***** Input for this task *****

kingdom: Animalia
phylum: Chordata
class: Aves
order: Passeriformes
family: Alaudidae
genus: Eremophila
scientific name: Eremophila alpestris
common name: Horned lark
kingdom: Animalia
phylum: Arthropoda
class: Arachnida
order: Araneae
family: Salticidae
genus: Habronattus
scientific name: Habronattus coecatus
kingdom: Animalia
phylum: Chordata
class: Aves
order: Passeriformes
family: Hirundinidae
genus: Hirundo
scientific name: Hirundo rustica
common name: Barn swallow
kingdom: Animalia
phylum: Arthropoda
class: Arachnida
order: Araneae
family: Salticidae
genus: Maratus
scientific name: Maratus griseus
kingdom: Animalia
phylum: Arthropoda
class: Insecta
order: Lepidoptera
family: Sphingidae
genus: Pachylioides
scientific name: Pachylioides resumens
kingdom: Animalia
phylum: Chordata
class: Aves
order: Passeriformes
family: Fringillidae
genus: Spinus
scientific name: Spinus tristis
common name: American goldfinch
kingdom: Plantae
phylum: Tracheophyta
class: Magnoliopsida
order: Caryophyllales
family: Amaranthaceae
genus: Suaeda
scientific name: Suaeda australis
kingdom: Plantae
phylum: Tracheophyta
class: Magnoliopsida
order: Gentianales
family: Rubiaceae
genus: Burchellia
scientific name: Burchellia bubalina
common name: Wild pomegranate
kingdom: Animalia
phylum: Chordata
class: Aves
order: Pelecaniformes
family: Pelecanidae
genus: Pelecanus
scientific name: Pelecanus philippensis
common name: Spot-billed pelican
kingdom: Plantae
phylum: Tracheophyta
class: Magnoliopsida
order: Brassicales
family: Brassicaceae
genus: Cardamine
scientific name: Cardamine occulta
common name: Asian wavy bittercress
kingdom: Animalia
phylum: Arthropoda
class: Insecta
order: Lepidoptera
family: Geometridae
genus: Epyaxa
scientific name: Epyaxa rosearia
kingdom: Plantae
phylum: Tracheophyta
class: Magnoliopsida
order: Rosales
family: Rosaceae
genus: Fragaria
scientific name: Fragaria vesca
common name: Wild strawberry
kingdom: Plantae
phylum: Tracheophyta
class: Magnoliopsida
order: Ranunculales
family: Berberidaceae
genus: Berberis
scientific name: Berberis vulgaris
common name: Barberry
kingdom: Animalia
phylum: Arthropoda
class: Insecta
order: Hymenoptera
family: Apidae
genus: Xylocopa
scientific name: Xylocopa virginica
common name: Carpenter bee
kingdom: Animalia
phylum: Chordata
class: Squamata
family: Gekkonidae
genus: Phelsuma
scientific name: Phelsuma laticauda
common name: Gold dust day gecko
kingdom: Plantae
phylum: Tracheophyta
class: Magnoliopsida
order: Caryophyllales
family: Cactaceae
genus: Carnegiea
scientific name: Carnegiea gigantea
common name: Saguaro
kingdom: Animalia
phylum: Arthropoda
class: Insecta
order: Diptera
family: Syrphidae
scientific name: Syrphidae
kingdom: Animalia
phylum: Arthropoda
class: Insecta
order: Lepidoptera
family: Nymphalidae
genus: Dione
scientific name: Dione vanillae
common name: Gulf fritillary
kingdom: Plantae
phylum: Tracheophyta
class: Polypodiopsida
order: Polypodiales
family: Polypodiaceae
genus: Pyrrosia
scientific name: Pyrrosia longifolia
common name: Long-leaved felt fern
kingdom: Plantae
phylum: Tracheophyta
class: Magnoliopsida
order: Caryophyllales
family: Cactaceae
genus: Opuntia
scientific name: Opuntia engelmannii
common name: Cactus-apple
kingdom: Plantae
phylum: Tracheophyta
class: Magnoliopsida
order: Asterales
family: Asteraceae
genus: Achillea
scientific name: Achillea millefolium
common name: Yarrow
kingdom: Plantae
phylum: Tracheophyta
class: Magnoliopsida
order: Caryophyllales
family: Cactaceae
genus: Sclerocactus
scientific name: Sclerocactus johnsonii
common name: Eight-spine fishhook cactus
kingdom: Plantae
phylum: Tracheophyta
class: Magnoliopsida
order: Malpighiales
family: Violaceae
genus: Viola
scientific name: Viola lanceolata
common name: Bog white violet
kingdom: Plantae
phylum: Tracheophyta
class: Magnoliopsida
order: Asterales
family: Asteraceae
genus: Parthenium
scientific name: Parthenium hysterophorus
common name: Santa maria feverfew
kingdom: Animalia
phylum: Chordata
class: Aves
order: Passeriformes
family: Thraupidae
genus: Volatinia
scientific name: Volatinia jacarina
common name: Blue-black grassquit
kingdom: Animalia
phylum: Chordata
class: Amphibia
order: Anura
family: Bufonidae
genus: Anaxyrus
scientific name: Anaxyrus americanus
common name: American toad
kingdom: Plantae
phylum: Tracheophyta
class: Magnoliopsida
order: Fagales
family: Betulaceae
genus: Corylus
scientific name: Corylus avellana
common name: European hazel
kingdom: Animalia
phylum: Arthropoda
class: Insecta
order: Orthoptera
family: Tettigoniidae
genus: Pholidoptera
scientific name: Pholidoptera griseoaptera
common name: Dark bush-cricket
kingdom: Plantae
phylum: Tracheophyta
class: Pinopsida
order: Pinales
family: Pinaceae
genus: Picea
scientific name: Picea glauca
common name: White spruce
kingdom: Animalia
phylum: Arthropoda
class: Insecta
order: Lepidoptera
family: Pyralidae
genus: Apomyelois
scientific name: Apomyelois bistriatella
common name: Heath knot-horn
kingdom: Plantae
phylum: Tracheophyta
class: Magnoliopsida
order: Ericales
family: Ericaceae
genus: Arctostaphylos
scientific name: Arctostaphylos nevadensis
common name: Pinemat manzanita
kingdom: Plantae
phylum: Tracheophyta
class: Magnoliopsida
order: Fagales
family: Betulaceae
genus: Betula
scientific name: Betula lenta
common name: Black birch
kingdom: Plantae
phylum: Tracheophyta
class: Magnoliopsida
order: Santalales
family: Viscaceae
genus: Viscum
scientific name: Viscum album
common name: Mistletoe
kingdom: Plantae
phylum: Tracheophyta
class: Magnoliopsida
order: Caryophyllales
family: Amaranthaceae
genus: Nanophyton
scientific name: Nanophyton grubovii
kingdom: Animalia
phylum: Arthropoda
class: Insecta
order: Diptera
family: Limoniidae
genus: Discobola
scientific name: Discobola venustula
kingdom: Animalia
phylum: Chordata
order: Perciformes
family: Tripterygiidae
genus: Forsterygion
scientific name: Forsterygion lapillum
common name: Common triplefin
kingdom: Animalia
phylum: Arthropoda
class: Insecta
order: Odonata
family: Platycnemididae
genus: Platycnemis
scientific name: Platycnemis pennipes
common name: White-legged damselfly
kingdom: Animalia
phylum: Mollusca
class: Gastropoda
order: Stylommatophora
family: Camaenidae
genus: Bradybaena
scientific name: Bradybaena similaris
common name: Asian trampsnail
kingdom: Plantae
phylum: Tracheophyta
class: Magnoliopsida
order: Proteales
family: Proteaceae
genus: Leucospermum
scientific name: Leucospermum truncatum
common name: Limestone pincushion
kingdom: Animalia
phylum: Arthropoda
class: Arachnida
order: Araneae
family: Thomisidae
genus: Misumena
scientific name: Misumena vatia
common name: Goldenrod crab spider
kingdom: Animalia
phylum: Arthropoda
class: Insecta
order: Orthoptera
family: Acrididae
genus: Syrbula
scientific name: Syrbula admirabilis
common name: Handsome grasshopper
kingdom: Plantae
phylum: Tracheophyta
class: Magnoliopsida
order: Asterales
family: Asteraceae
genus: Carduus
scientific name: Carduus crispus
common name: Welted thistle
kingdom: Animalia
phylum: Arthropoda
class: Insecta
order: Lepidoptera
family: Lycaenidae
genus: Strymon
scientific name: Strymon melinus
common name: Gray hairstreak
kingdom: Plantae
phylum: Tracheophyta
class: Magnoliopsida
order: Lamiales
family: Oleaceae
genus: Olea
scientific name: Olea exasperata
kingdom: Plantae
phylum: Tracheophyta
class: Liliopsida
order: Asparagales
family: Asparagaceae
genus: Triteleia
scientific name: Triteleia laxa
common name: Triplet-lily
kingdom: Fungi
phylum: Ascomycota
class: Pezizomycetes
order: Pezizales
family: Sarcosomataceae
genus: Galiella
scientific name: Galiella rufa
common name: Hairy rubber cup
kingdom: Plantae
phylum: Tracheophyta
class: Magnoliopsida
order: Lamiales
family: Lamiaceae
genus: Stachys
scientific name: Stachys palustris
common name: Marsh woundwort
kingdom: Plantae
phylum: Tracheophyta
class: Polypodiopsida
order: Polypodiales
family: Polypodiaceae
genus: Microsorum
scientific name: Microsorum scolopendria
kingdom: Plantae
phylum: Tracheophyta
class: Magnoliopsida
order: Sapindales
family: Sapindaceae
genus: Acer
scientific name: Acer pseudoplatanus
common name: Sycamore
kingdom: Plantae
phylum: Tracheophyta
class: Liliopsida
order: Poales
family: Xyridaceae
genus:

*****

What to produce — Render the records as a two-column CSV with the headers rank and name, one row per line, placing each in a single quoted field and turning any line breaks into spaces. Cover everything from the line containing "order: Odonata" down to the line containing "order: Proteales", both included, and nothing else.

Answer for the task —
rank,name
"order:","Odonata"
"family:","Platycnemididae"
"genus:","Platycnemis"
"scientific name:","Platycnemis pennipes"
"common name:","White-legged damselfly"
"kingdom:","Animalia"
"phylum:","Mollusca"
"class:","Gastropoda"
"order:","Stylommatophora"
"family:","Camaenidae"
"genus:","Bradybaena"
"scientific name:","Bradybaena similaris"
"common name:","Asian trampsnail"
"kingdom:","Plantae"
"phylum:","Tracheophyta"
"class:","Magnoliopsida"
"order:","Proteales"